Tom Morris, who taught drawing in the program, said Continuing Education provided the local community in the District with an opportunity to learn and polish its art skills through various art classes. He said the program welcomed all adults interested in learning about art, improving a specific skill set or exploring a new field.

“Art is about gaining perspective,” Morris said. “It takes a little while, but it encourages people to see the big picture of life and how one thing influences another thing.”

He said the program should restart because its offerings provide adults a chance to take classes inside of a school environment again.

“All your life you practice, but when you go out in the world you deal with the situation, tend to appreciate learning more and I think maybe the program helps with that,” Morris said.

Mira Hecht, a District-based artist who taught advanced abstract painting in the program, said while halting the program was a “good decision,” she thinks the hiatus could lead to a permanent cancellation because she hasn’t heard any information from administrators about its return.

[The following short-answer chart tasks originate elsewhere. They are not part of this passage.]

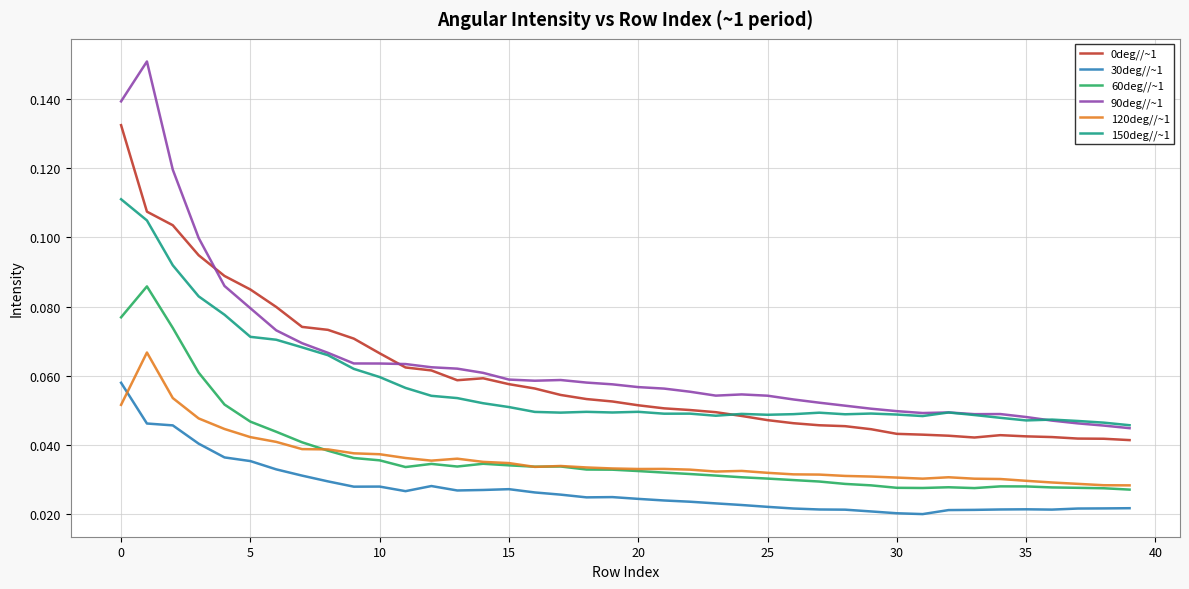

True or false: 30deg//~1 and 60deg//~1 cross at least once.

False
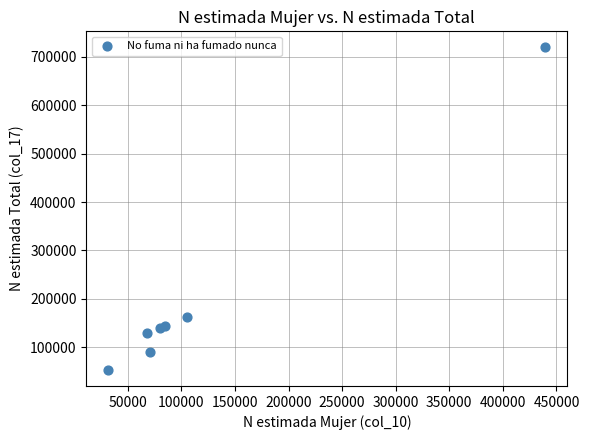

What Y value in the scatter plot is closest to 386418?

162803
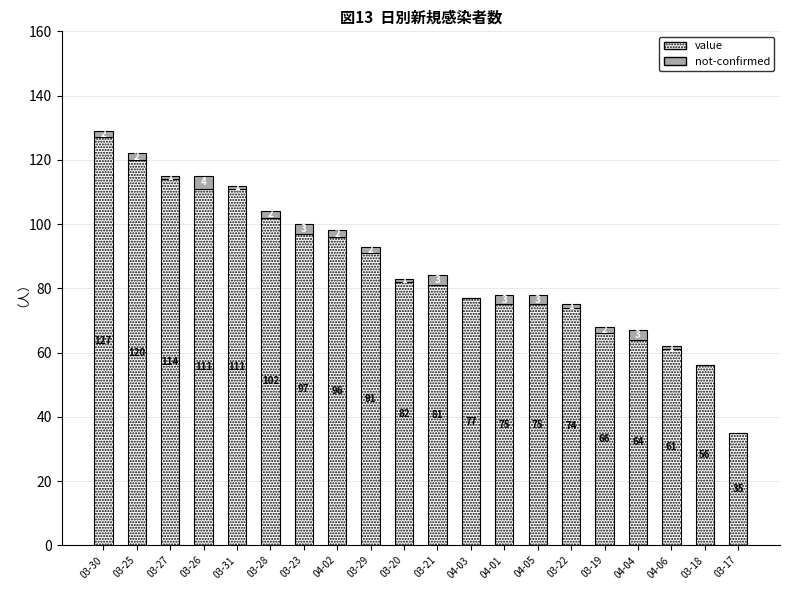

Are the bars horizontal?

No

She said the hiatus announcement was an “abrupt” end to the program when ongoing classes came to a full stop, and students received refunds for the second half of the semester when the rest of the University transferred online. She said her students missed the physical space of the studios and in-person collaborations during isolation.

“Many of us had a real appreciation and love for the history of the Corcoran and really felt good about attending classes there just because it was the Corcoran,” Hecht said. “I think it was trenched with a lot of sadness, and so what can you do?”

Hecht said Continuing Education should resume if officials are willing to put more effort into the program, like offering classes for credit and advertising them to the local community to make the program more “vibrant.”

“If they could get it back to the way it was when the Corcoran had it before they took over, I think it would really be wonderful for the community because I know it was a one-of-a-kind program,” Hecht said.

Lindy Kerr, a former student of the oil painting class, said the program reinvigorated her childhood passion for oil painting after a nearly fifty-year break from the hobby. She said she learned new techniques and skills, like botanical drawing, from the program’s classes that she took every so often for the past few years.

“The Corcoran program speaks to those who have an artistic energy in them, but their jobs don’t let them express it,” she said. “I would say it’s a wonderful opportunity to do just that.”

Kerr said she is thankful for the program because the art classes she took provided her with a “new avenue of expression” since retirement. She said officials should restart the program because the courses allow people to pursue their interests if they are interested in art but their main work is in another field.

“It expanded my horizons, and I learned so much from the program,” Kerr said. “I can’t say enough good things about it.”

Anna Burger, a former student who took digital photography at the program, said she was looking for photography classes as an adult after spending some years out of school before she came across the program and its variety of art classes in 2014. She said the photography class she took helped her develop skills, like using light and exposure settings, and made her view photography as more of an art form than another form of media.

She said she was disappointed when the program announced its hiatus and wondered whether the temporary cancellation was an excuse to close the program.

“I’ve been looking forward to seeing what they would do with the hopes that they would reopen the classes,” Burger said. “Otherwise, it will be a sad loss for the community and for people like me.”